→ ABOUT THIS TASK: Give the lines below again exactly, starting with the line that holds "left elbow: (862, 1299)" and going on through the line that holds "left front paw: (1469, 1512)".

→ Human pose keypoint data:
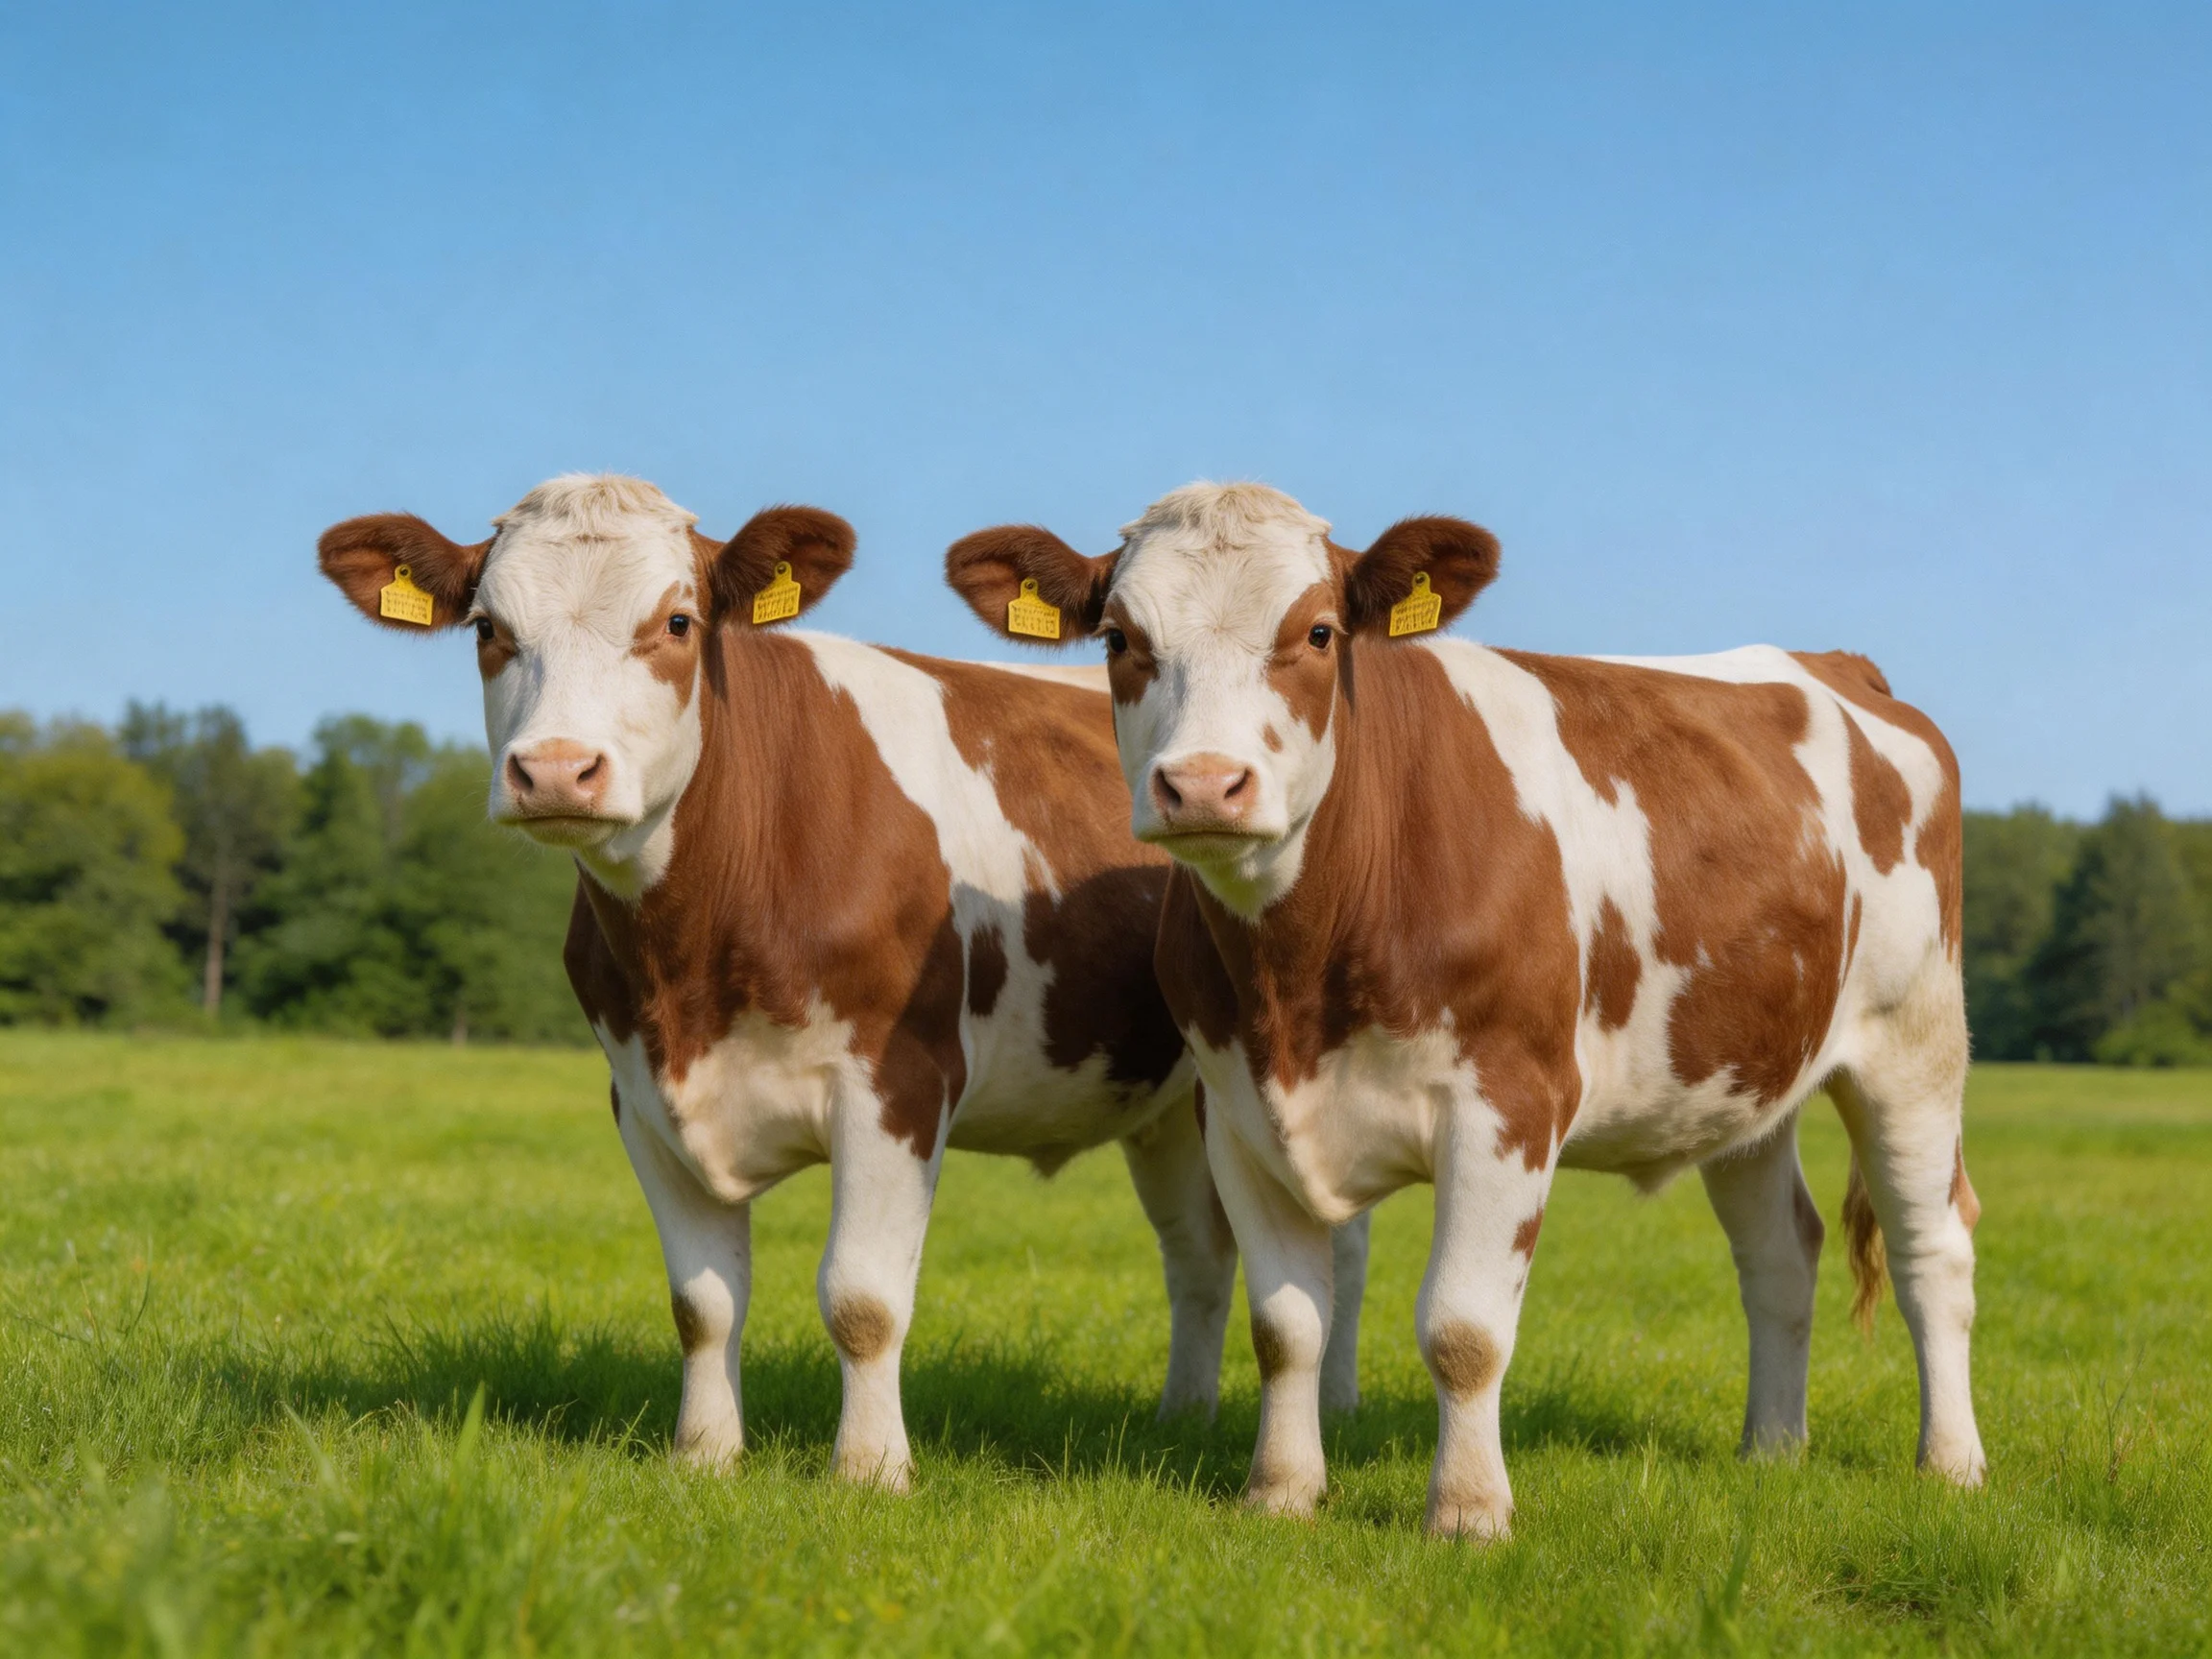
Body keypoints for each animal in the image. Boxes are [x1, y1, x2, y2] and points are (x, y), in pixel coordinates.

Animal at [316, 473, 1370, 1490]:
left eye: (677, 623)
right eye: (488, 630)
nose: (557, 770)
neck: (694, 961)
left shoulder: (896, 1083)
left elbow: (862, 1299)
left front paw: (869, 1469)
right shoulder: (643, 1099)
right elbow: (702, 1303)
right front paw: (704, 1455)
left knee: (1340, 1248)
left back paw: (1338, 1411)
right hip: (1171, 1099)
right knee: (1199, 1254)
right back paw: (1181, 1417)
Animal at [946, 480, 1984, 1537]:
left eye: (1318, 632)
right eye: (1119, 638)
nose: (1203, 784)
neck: (1301, 974)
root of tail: (1834, 664)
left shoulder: (1508, 1104)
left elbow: (1464, 1329)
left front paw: (1469, 1512)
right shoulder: (1239, 1115)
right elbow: (1286, 1326)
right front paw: (1281, 1492)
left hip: (1915, 1043)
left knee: (1931, 1250)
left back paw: (1951, 1464)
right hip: (1737, 1075)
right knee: (1780, 1253)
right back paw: (1771, 1449)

→ EXERCISE ANSWER:
left elbow: (862, 1299)
left front paw: (869, 1469)
right shoulder: (643, 1099)
right elbow: (702, 1303)
right front paw: (704, 1455)
left knee: (1340, 1248)
left back paw: (1338, 1411)
right hip: (1171, 1099)
right knee: (1199, 1254)
right back paw: (1181, 1417)
Animal at [946, 480, 1984, 1537]:
left eye: (1318, 632)
right eye: (1119, 638)
nose: (1203, 784)
neck: (1301, 974)
root of tail: (1834, 664)
left shoulder: (1508, 1104)
left elbow: (1464, 1329)
left front paw: (1469, 1512)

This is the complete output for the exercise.